Vinegar – Use any vinegar you prefer. We prefer white wine vinegar, but apple cider vinegar or red wine vinegar also work.
Top 9 Serving Ideas
Pickled Mustard Seeds can be enjoyed in a variety of ways. Here are some ideas for incorporating them into your favorite dishes.
- Eggs – Smoked Deviled Eggs
- Charcuterie Platter
- Corned Beef Condiment (How to Cook Corned Beef)
- Potato Salad (Ensalada de Papa)
- Sandwich Spread
- Salad Dressing
- Beef or Lamb Condiment (Smoked Leg of Lamb, Picanha)
- Seafood Condiment
- Sauce Component (Mushroom Sauce)
Store the pickled seeds in an airtight glass container, away from direct sunlight and heat to prevent spoilage. Ideally, place the jar in a cool, dark pantry or cupboard for optimal preservation.
Monitor the final product for any signs of mold or off-odors, and discard if any irregularities are detected. If in doubt, throw it out!
- Start by adding a small amount of pickled mustard seeds to your dishes, as their tangy and spicy flavors can be quite intense.

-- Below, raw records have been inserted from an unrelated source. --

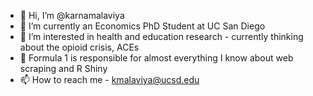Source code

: - 👋 Hi, I’m @karnamalaviya
- 🌱 I’m currently an Economics PhD Student at UC San Diego 
- 👀 I’m interested in health and education research - currently thinking about the opioid crisis, ACEs 
- 🚗 Formula 1 is responsible for almost everything I know about web scraping and R Shiny
- 📫 How to reach me - kmalaviya@ucsd.edu

<!---
karnamalaviya/karnamalaviya is a ✨ special ✨ repository because its `README.md` (this file) appears on your GitHub profile.
You can click the Preview link to take a look at your changes.
--->
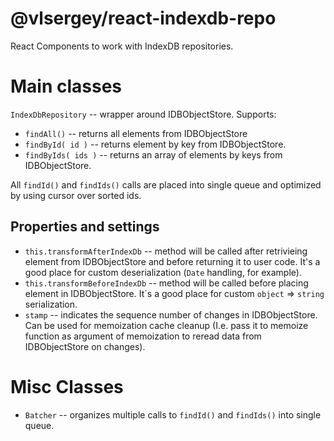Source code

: # @vlsergey/react-indexdb-repo
React Components to work with IndexDB repositories.

# Main classes
`IndexDbRepository` -- wrapper around IDBObjectStore. Supports:
* `findAll()` -- returns all elements from IDBObjectStore
* `findById( id )` -- returns element by key from IDBObjectStore.
* `findByIds( ids )` -- returns an array of elements by keys from IDBObjectStore.

All `findId()` and `findIds()` calls are placed into single queue and optimized by using cursor over sorted ids.

## Properties and settings
* `this.transformAfterIndexDb` -- method will be called after retrivieing element from IDBObjectStore and before returning it to user code. It's a good place for custom deserialization (`Date` handling, for example).
* `this.transformBeforeIndexDb` -- method will be called before placing element in IDBObjectStore.  It\`s a good place for custom `object` => `string` serialization.
* `stamp` -- indicates the sequence number of changes in IDBObjectStore. Can be used for memoization cache cleanup (I.e. pass it to memoize function as argument of memoization to reread data from IDBObjectStore on changes).

# Misc Classes
* `Batcher` -- organizes multiple calls to `findId()` and `findIds()` into single queue.
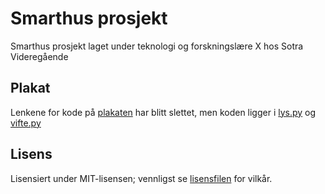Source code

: # Smarthus prosjekt
Smarthus prosjekt laget under teknologi og forskningslære X hos Sotra Videregående

## Plakat
Lenkene for kode på [plakaten](plakat.pdf) har blitt slettet, men koden ligger i [lys.py](lys.py) og [vifte.py](vifte.py)

## Lisens
Lisensiert under MIT-lisensen; vennligst se [lisensfilen](./LICENSE.md) for vilkår.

- Pair pickled mustard seeds with creamy ingredients, like goat cheese or avocado, to balance their bold flavor. Think avocado toast!

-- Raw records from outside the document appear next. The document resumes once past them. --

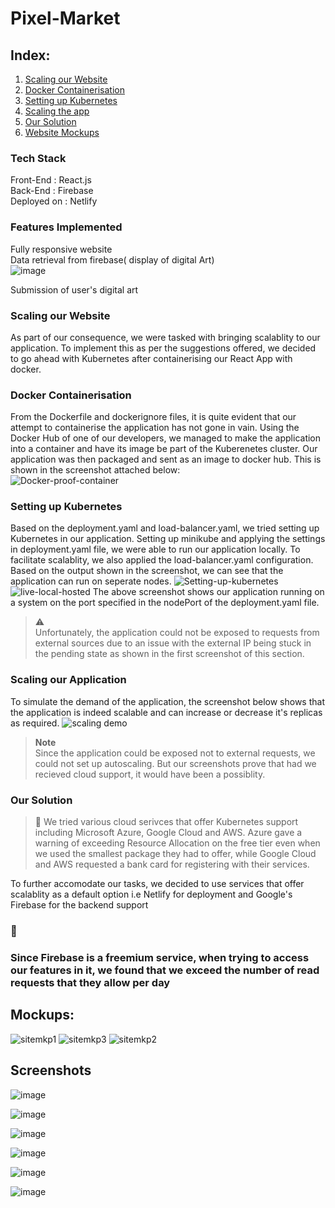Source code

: # Pixel-Market

## Index:
1. [Scaling our Website](#h1)
2. [Docker Containerisation](#h2)
3. [Setting up Kubernetes](#h3)
4. [Scaling the app](#h4)
5. [Our Solution](#h5)
6. [Website Mockups](#h6)
<a id="h1"></a>
### Tech Stack
Front-End : React.js<br>
Back-End : Firebase<br>
Deployed on : Netlify<br>

### Features Implemented
Fully responsive website<br>
Data retrieval from firebase( display of digital Art)<br>
![image](https://user-images.githubusercontent.com/73242028/236668526-4886141c-bb9c-4d6b-beb8-9278ca850c00.png)

Submission of user's digital art<br>

### Scaling our Website
As part of our consequence, we were tasked with bringing scalablity to our application. To implement this as per the suggestions offered, we decided to go ahead with Kubernetes after containerising our React App with docker. 
<a id="h2"></a>
### Docker Containerisation
From the Dockerfile and dockerignore files, it is quite evident that our attempt to containerise the application has not gone in vain. Using the Docker Hub of one of our developers, we managed to make the application into a container and have its image be part of the Kuberenetes cluster. 
Our application was then packaged and sent as an image to docker hub. This is shown in the screenshot attached below: <br>
![Docker-proof-container](https://user-images.githubusercontent.com/73834506/236643100-2d073b44-eb06-47d7-9100-c62a999313f6.png)
<a id="h3"></a>
### Setting up Kubernetes
Based on the deployment.yaml and load-balancer.yaml, we tried setting up Kubernetes in our application. Setting up minikube and applying the settings in deployment.yaml file, we were able to run our application locally. To facilitate scalablity, we also applied the load-balancer.yaml configuration. Based on the output shown in the screenshot, we can see that the application can run on seperate nodes.
![Setting-up-kubernetes](https://user-images.githubusercontent.com/73834506/236643381-23af0d7b-0e20-4576-9c52-d634fd98fa54.png)
![live-local-hosted](https://user-images.githubusercontent.com/73834506/236643437-f7729cad-ef27-4819-8808-59db1b67044f.png)
The above screenshot shows our application running on a system on the port specified in the nodePort of the deployment.yaml file.
> ⚠️ <br>
> Unfortunately, the application could not be exposed to requests from external sources due to an issue with the external IP being stuck in the pending state as shown in the first screenshot of this section.

<a id="h4"></a>
### Scaling our Application
To simulate the demand of the application, the screenshot below shows that the application is indeed scalable and can increase or decrease it's replicas as required.
![scaling demo](https://user-images.githubusercontent.com/73834506/236643428-1178db70-4b90-4243-a1a9-8dc2628e87bc.png)
> **Note** <br>
> Since the application could be exposed not to external requests, we could not set up autoscaling. But our screenshots prove that had we recieved cloud support, it would have been a possiblity.
<a id="h5"></a>
### Our Solution
> 🚨
> We tried various cloud serivces that offer Kubernetes support including Microsoft Azure, Google Cloud and AWS. Azure gave a warning of exceeding Resource Allocation on the free tier even when we used the smallest package they had to offer, while Google Cloud and AWS requested a bank card for registering with their services. 


To further accomodate our tasks, we decided to use services that offer scalablity as a default option i.e Netlify for deployment and Google's Firebase for the backend support
<a id="h6"></a>

### 🚨
### Since Firebase is a freemium service, when trying to access our features in it, we found that we exceed the number of read requests that they allow per day
## Mockups:
![sitemkp1](https://user-images.githubusercontent.com/73834506/236654718-fc52d6cc-af83-4aef-8644-c0c7de78b55b.JPG)
![sitemkp3](https://user-images.githubusercontent.com/73834506/236654761-c980a128-4202-45b9-b367-2fef5bef1aef.JPG)
![sitemkp2](https://user-images.githubusercontent.com/73834506/236654768-6d073837-5d41-4817-bcb3-31ba32b3d429.JPG)


## Screenshots
![image](https://user-images.githubusercontent.com/73242028/236668943-c0eec339-bcf4-406c-ba02-f6b5a3a57032.png)

![image](https://user-images.githubusercontent.com/73242028/236669021-acd3c3e7-3a43-4d0e-a1e1-233319367be6.png)

![image](https://user-images.githubusercontent.com/73242028/236669029-930c9469-aa80-4f5a-9eec-d5bdf53925cb.png)

![image](https://user-images.githubusercontent.com/73242028/236669071-cb6f4bf3-d2b5-4679-a349-ca67f0cd27c5.png)

![image](https://user-images.githubusercontent.com/73242028/236669125-90c1e11d-8292-41aa-b8f1-98ce7e31cea0.png)

![image](https://user-images.githubusercontent.com/73242028/236669232-49229900-5e0e-42f5-a201-167cbfb692cd.png)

- Once jarred, marinate for a minimum of 24 hours, if you can. The longer they marinate the more flavorful they will be.
This recipe hasn’t been tested for canning. If canning, follow the proper canning methods as outlined on the NCHFP website.

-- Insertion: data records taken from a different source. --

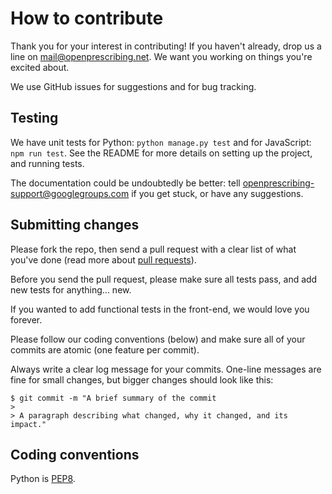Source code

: # How to contribute

Thank you for your interest in contributing! If you haven't already, drop us a line on mail@openprescribing.net. We want you working on things you're excited about.

We use GitHub issues for suggestions and for bug tracking.

## Testing

We have unit tests for Python: `python manage.py test` and for JavaScript: `npm run test`. See the README for more details on setting up the project, and running tests.

The documentation could be undoubtedly be better: tell openprescribing-support@googlegroups.com if you get stuck, or have any suggestions.

## Submitting changes

Please fork the repo, then send a pull request with a clear list of what you've done (read more about [pull requests](https://help.github.com/articles/using-pull-requests/)).

Before you send the pull request, please make sure all tests pass, and add new tests for anything... new.

If you wanted to add functional tests in the front-end, we would love you forever.

Please follow our coding conventions (below) and make sure all of your commits are atomic (one feature per commit).

Always write a clear log message for your commits. One-line messages are fine for small changes, but bigger changes should look like this:

    $ git commit -m "A brief summary of the commit
    >
    > A paragraph describing what changed, why it changed, and its impact."

## Coding conventions

Python is [PEP8](https://www.python.org/dev/peps/pep-0008/).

Pickled mustard seed have a rich history, originating in ancient India and China over 2,000 years ago. They were valued for their unique flavor and preservative qualities, which made them an essential ingredient in traditional recipes and a crucial element in long-distance trade. As trade routes expanded, they made their way to Europe, where they became an integral part of culinary traditions in France and England.
Today, it remain a popular condiment worldwide, appreciated for their tangy taste and versatility in both traditional and modern dishes.
- ⅓ cup mustard seeds (*Note 1)
- ½ cup water, plus more if blanching the seeds
- ½ cup white wine vinegar (*Note 2)
- 3 tbsp brown sugar
- ½ tsp kosher salt
- 1 dried bay leaf
- 1 small shallot, thinly sliced into rings
OPTIONAL: BLANCH THE SEEDS
- Add the mustard seeds to a small saucepan, cover with water and bring to a boil. Immediately strain through a fine mesh strainer. Repeat this step 1 more time to remove any excess bitterness from the seeds.
PICKLE THE MUSTARD SEEDS
- Add the water, vinegar, sugar, salt and bay leaf to the saucepan with the drained mustard seeds and stir to combine.
- Bring the brine to a boil before reducing to a low simmer. Simmer for 15-20 minutes, or until the majority of the brine has been absorbed.
- Remove from heat and stir in the shallots. Let cool before transferring to an airtight container in the refrigerator.